Below are records to be repeated exactly. Leave their pictures behind.
┌─ THE RECORDS
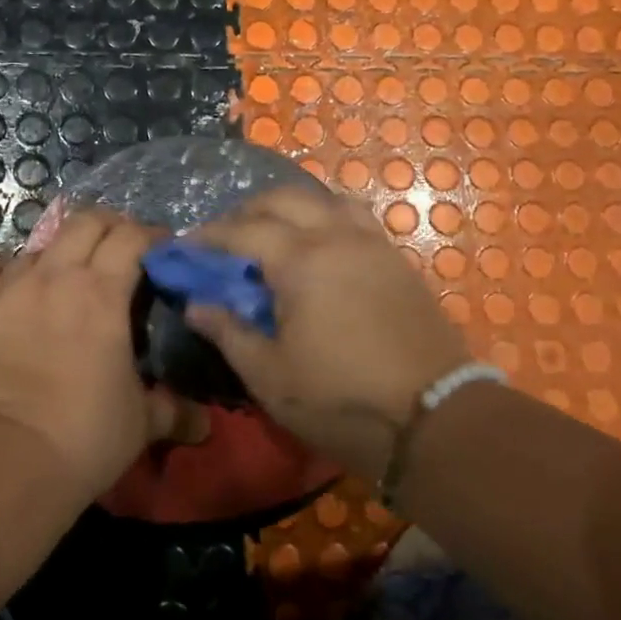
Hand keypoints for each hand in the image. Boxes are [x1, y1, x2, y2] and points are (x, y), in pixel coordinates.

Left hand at [0, 209, 202, 502]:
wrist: (2, 461)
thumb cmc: (82, 436)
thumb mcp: (141, 424)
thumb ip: (174, 411)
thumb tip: (202, 422)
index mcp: (102, 293)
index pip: (131, 238)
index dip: (150, 236)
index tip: (160, 250)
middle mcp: (54, 276)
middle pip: (85, 223)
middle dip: (108, 226)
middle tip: (119, 248)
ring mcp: (5, 288)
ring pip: (35, 246)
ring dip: (56, 253)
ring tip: (63, 277)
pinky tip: (2, 282)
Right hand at [184, 185, 472, 479]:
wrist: (435, 420)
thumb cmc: (341, 400)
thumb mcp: (270, 376)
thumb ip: (229, 332)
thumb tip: (196, 305)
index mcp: (301, 261)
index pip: (243, 230)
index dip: (208, 236)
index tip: (185, 245)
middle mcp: (337, 238)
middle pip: (284, 199)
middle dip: (247, 211)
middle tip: (225, 237)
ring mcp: (373, 245)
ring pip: (325, 200)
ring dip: (291, 207)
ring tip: (274, 234)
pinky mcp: (398, 261)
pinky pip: (355, 218)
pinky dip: (326, 218)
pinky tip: (320, 248)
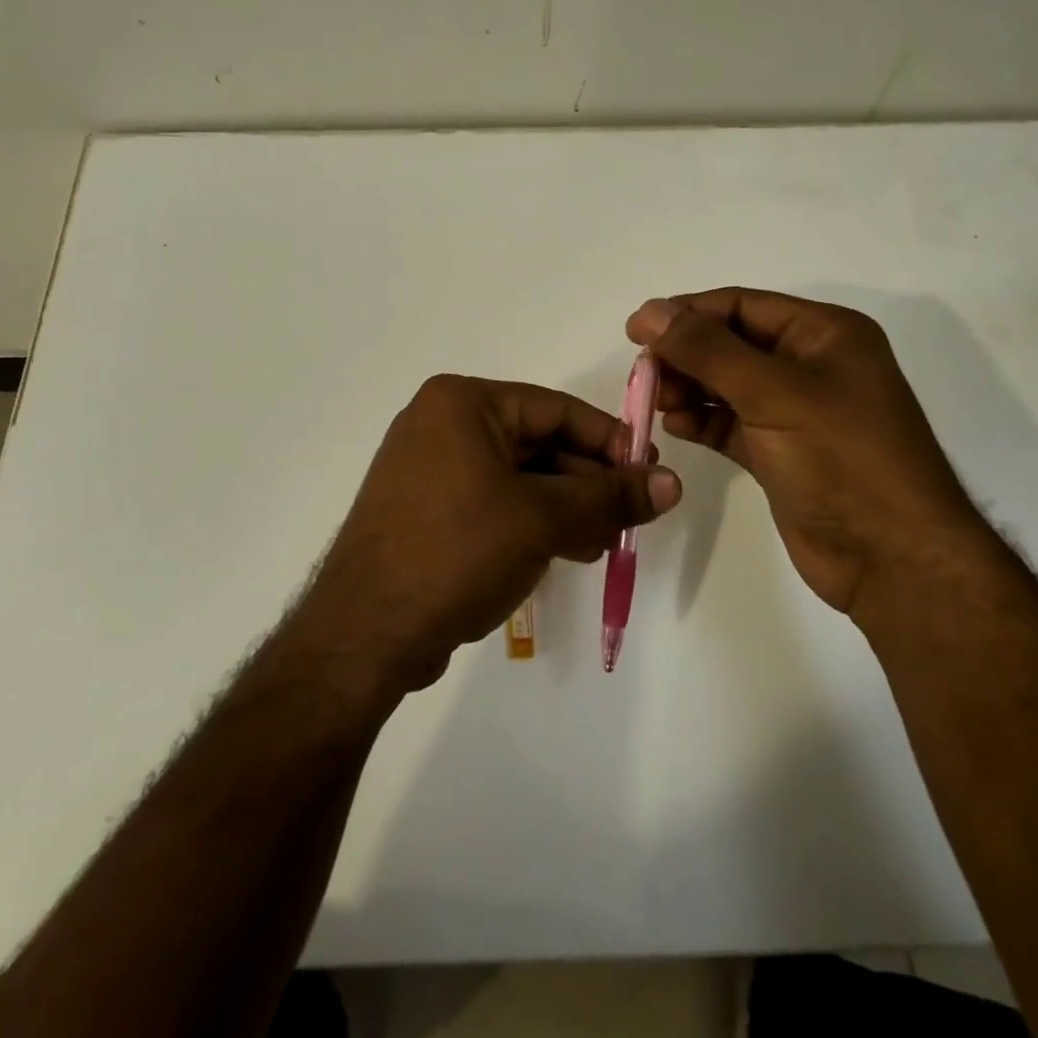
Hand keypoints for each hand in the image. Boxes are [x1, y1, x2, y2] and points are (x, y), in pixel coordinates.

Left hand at [298, 374, 681, 693]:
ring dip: (566, 507)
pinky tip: (568, 551)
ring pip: (518, 476)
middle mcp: (441, 424)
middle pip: (538, 442)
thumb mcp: (542, 518)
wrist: (365, 633)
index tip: (649, 474)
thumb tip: (672, 483)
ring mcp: (429, 468)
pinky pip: (493, 501)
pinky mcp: (426, 510)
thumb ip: (610, 497)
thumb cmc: (457, 552)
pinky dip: (532, 522)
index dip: (609, 440)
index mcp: (462, 404)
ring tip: (605, 543)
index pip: (555, 409)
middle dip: (588, 482)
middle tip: (632, 516)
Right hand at [626, 289, 984, 615]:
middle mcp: (810, 365)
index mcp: (824, 334)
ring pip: (726, 385)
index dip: (686, 313)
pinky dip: (702, 422)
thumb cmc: (841, 459)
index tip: (635, 330)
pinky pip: (730, 424)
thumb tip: (650, 310)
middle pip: (730, 344)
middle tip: (642, 376)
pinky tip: (675, 426)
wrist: (892, 559)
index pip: (742, 306)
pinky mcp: (780, 452)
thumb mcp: (773, 393)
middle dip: (684, 355)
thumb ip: (707, 350)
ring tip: (656, 403)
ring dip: (688, 389)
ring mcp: (795, 411)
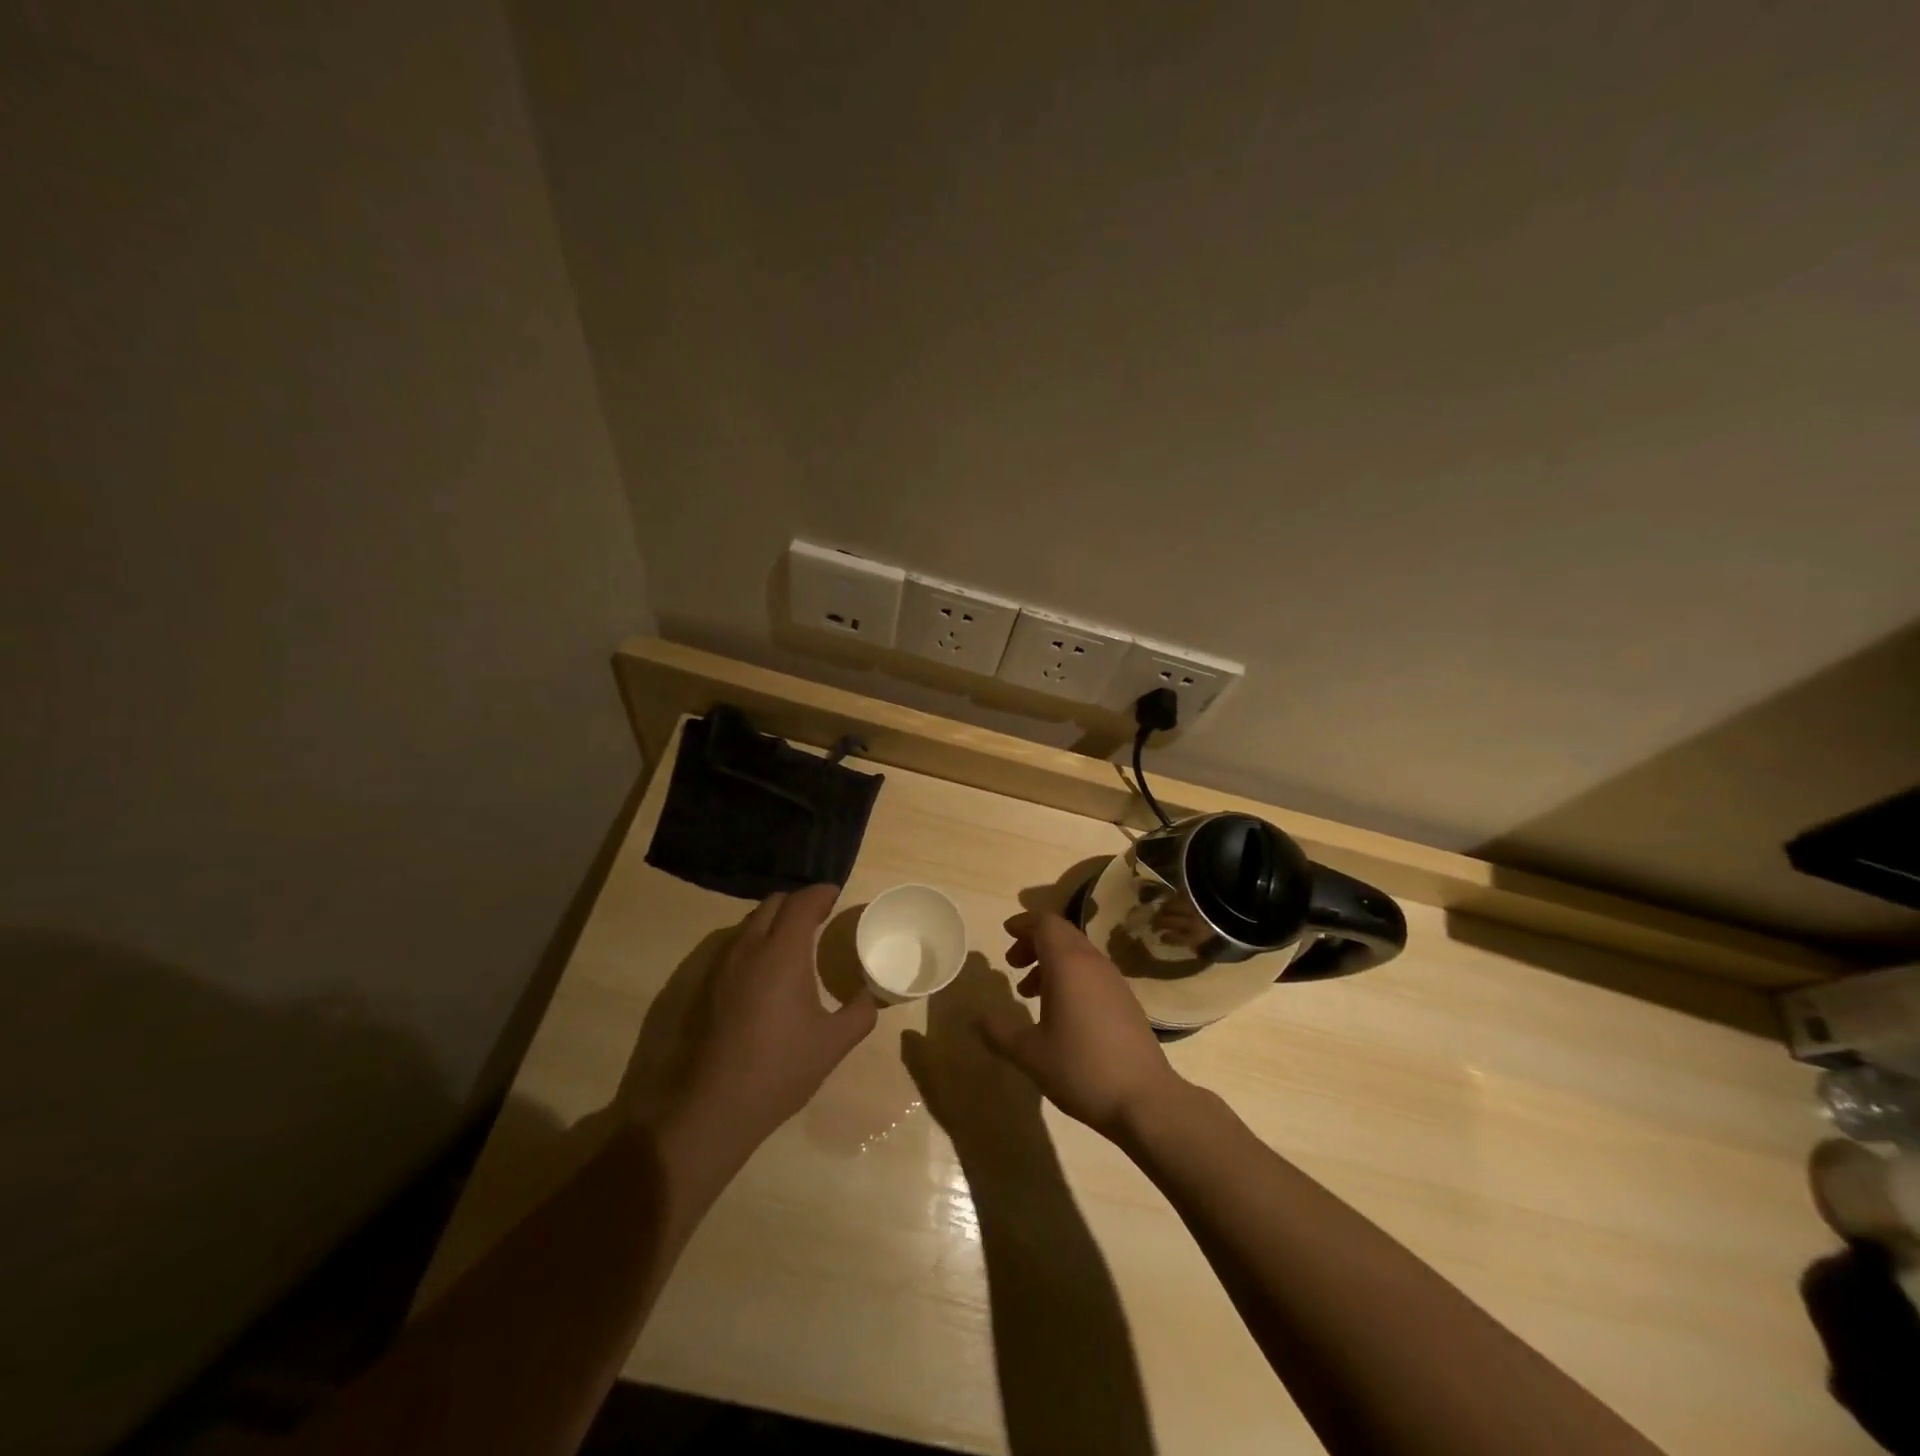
└─
EXERCISE RESPONSE
Hand keypoints for each hand in the image. Boxes are [x1, y1, x2, y2] and points are (x, y), in pixel coordinates.

Left hand at [0, 209, 202, 502]:
wrist: (2, 461)
thumb cmc: (82, 436)
thumb mcp: (141, 424)
thumb ip: (174, 411)
thumb tip: (202, 422)
index mcp: (102, 293)
index pip: (131, 238)
index dip: (150, 236)
index tip: (160, 250)
middle mcp: (54, 276)
middle pip: (85, 223)
middle dip: (108, 226)
middle tip: (119, 248)
ring mcp: (5, 288)
ring pip: (35, 246)
ring dip: (56, 253)
ring tip: (63, 277)
pinky tip: (2, 282)
Right hand at [184, 185, 472, 479]:
wrist: (435, 420)
thumb cmc: (341, 400)
thumb mcp: (270, 376)
thumb ip: (229, 332)
thumb tip: (196, 305)
index mcp: (301, 261)
index pip: (243, 230)
index dip: (208, 236)
index tip: (185, 245)
middle mcp: (337, 238)
middle pip: (284, 199)
middle dip: (247, 211)
middle tip: (225, 237)
ring mcp: (373, 245)
ring pip: (325, 200)
ring dip: (291, 207)
ring tip: (274, 234)
pinky mcp: (398, 261)
pinky pip: (355, 218)
pinky dip: (326, 218)
pinky tip: (320, 248)
Hand keypoints for each hand in the image. Boxes are [x1, y1, x2, y2] and points are (x, y), in pixel coordinates.

Left hand at [298, 374, 681, 693]:
ring dip: (566, 507)
pinky tip: (568, 551)
ring pip: (518, 476)
middle mcp: (441, 424)
middle pip: (538, 442)
thumb mcp: (542, 518)
wrist: (365, 633)
index tip: (649, 474)
thumb tip: (672, 483)
ring mcp: (429, 468)
pinky pip: (493, 501)
pinky mcp: (426, 510)
thumb ip: (610, 497)
thumb cmc: (457, 552)
pinky dip: (532, 522)
index dip: (609, 440)
index mcp: (462, 404)
ring tip: (605, 543)
index pip: (555, 409)
middle dip: (588, 482)
middle tip: (632, 516)
Right hand at [626, 289, 984, 615]:
middle mcp: (810, 365)
index mcp: (824, 334)
ring pip: (726, 385)
index dip: (686, 313)
pinky dip: (702, 422)
thumb cmc: (841, 459)
index tip: (635, 330)
pinky pip: (730, 424)
thumb tip: (650, 310)
middle pip: (730, 344)
middle tip: (642, 376)
pinky tip: (675, 426)
wrist: (892, 559)
index pip: (742, 306)
pinky mcp: (780, 452)
thumb mcp: (773, 393)
middle dip: (684, 355)
thumb ip: (707, 350)
ring tip: (656, 403)
ring dip: (688, 389)
ring mcp: (795, 411)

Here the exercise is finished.